新聞などで報道もあったようなので、知っている方も多いと思うが、「電車内で痴漢をした」として、長期に渡り、勾留されていた植草氏がやっと解放されたようだ。
僕は警察や検察が逮捕した本人から事情を聞く時間として、勾留はあって当然だと思う。しかし、それは罪状や状況によって、ほとんどの人が正当だと判断できるものでなければならない、と思う。

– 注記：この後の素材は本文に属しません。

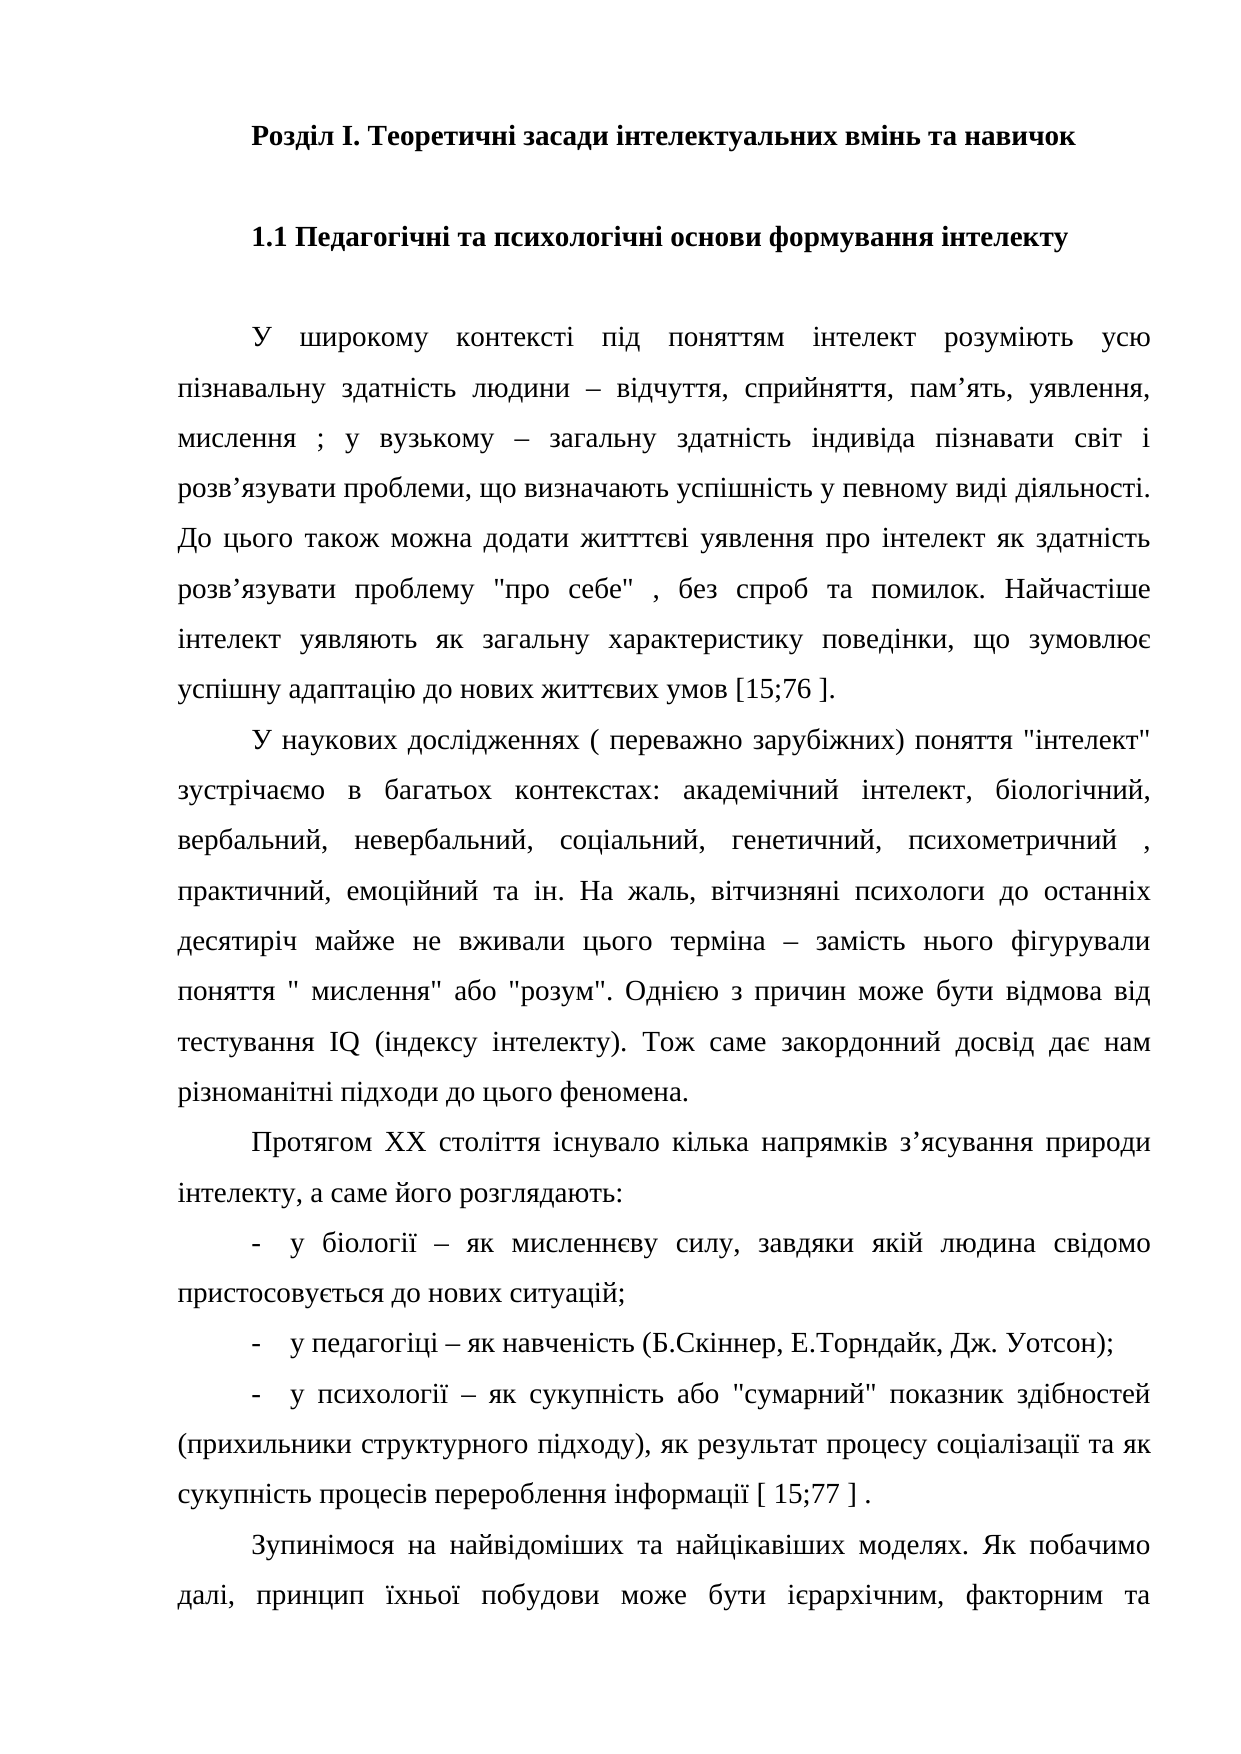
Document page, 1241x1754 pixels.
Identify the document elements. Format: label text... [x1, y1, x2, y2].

text У наукових дослідженнях ( переважно зарубіжних) поняття "інтелект" зустрічаємо в багатьох контекстах: академічний інтелект, біологічний, вербальний, невербальний, соціальний, генетичний, психометричний , практичний, емоційний та ін. На жаль, вітчизняні психологи до останніх десятиріч майже не вживали цього терміна – замість нього фігурували поняття " мислення" або "розум". Однією з причин може бути відмова від тестування IQ (індексу інтелекту). Тож саме закордонний досвід дає нам різноманітні підходи до цього феномена. [177, 722, 1152, 1108]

今回の場合、罪を犯したかどうかは別として、最高6ヵ月の実刑である罪状に対して、131日の拘束と言うから、4ヵ月以上に渡って勾留された事になる。※1
普通の人であればこの長い時間は相当苦痛であると思われる。つい数日前も、冤罪によって実刑を受けた人のニュースが流れたが、現場の足跡のサイズが本人の足のサイズと違っていても、自白を尊重して実刑が決まったような流れだったと言う印象を受ける。つまり、この事は、証拠が曖昧な場合は「自白」がその最大の証拠として取られる事になると言う事を示している。であるなら、事は慎重にも慎重を重ねて進めなければならない。
人は弱いものである。よほど自分を見失わないような訓練を日ごろからしていないと、何日も缶詰めにされ「お前がやったんだろう」とか「自白すれば楽になる」などとされれば、この場から逃げたいあまり言われるままの自白をしてしまってもおかしくない。時には本当に自分がやったのでは無いかと思ってしまったりする。検察官は自供を得るために心理学などを勉強していると思う。これが、一方からの視点(罪を犯した)で、それを応用した尋問が行われれば堪ったものでは無い。警察や検察には、自分の行為も客観的な視点で見る事を日ごろから実践して欲しいと願うものである。
<追記>
植草氏が解放されたので、SOBAさんのバナーはこのエントリーに残し、以降は流す事にする。

※1
余談になるが、東京都の「公衆に著しく迷惑をかける暴力的不良行為等の防止に関する条例」には特に「痴漢行為」の文言はひとつも無い。多分、「第五条の1」を適用しているのだろう。で、気になるのは、今回のスカートの上から触ったとされる行為がどれくらいの量刑に当たるかと言う事だ。つまり、4カ月以下の量刑であった場合は、不当に量刑を科せられたと同じになるのでは無いかと言う事だ。これからも事の推移を見守りたいと思う。
<1月28日 一部獄を変更>
「はじめの一歩」(icds)さんの意見に賛同し、「釈放」と言う言葉を「解放」と変更しました。